═════ EXTRAIT DU DOCUMENT

L’Association of corporate counsel (ACC) vient de publier son étude mondiale sur les préoccupations des directeurs juridiques au quotidien. Des conclusions qui s’avèrent riches d’enseignement.
Quelle est la bonne question à poser aux directeurs juridiques ? L’Association of corporate counsel l’a trouvée : qu’est-ce qui vous empêche de dormir ? (!) Autrement dit, quelles sont vos préoccupations passées, mais surtout celles que vous voyez jaillir dans un futur proche ? Avec un panel de 1 104 directeurs juridiques répartis dans trente-six pays, l’association la plus représentative de la profession parvient à décrypter les tendances et les évolutions auxquelles les directeurs juridiques sont et se voient confrontés.

══════════
═════ DONNÉES ENREGISTRÉES

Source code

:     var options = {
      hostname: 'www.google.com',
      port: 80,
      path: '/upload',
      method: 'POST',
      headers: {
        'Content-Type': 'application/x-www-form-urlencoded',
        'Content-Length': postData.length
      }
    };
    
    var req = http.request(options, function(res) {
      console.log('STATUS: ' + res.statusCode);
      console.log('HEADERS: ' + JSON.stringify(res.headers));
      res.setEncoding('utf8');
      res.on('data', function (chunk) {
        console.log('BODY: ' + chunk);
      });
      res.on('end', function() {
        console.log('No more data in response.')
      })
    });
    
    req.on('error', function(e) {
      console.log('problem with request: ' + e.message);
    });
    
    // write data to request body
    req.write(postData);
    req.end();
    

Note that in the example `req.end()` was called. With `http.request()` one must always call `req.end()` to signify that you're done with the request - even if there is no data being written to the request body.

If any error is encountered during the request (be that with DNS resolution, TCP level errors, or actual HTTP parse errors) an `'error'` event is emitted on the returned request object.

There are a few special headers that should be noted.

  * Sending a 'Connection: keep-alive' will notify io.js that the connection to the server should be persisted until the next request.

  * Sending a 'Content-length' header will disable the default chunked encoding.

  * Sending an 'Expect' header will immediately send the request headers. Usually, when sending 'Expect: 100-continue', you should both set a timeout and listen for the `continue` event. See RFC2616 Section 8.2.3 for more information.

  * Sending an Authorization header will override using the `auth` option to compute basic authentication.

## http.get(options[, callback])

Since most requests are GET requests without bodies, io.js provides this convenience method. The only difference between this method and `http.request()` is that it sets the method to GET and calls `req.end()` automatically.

══════════

TÂCHES À RÉALISER ::
1) Relevez toutes les phrases de l'extrait sur l'étude de l'ACC qui se terminent par un point d'interrogation.
2) Indiquez, s'il vous plaît, combien de lignes des enregistrements contiennent la chaîne « Sending », en tenant compte de la casse. Donnez uniquement le nombre.
Le texte et les enregistrements proviennent de sources distinctes.

RÉPONSES PAR TÂCHE ::
1)
1. « Quelle est la bonne question à poser aux directeurs juridiques ? »
2. « L’Association of corporate counsel l’a trouvée : qu’est-ce qui vous empêche de dormir ? »
3. « Autrement dit, quelles sont vos préoccupations passées, mais surtout celles que vous voyez jaillir dans un futur proche ? »

2) 4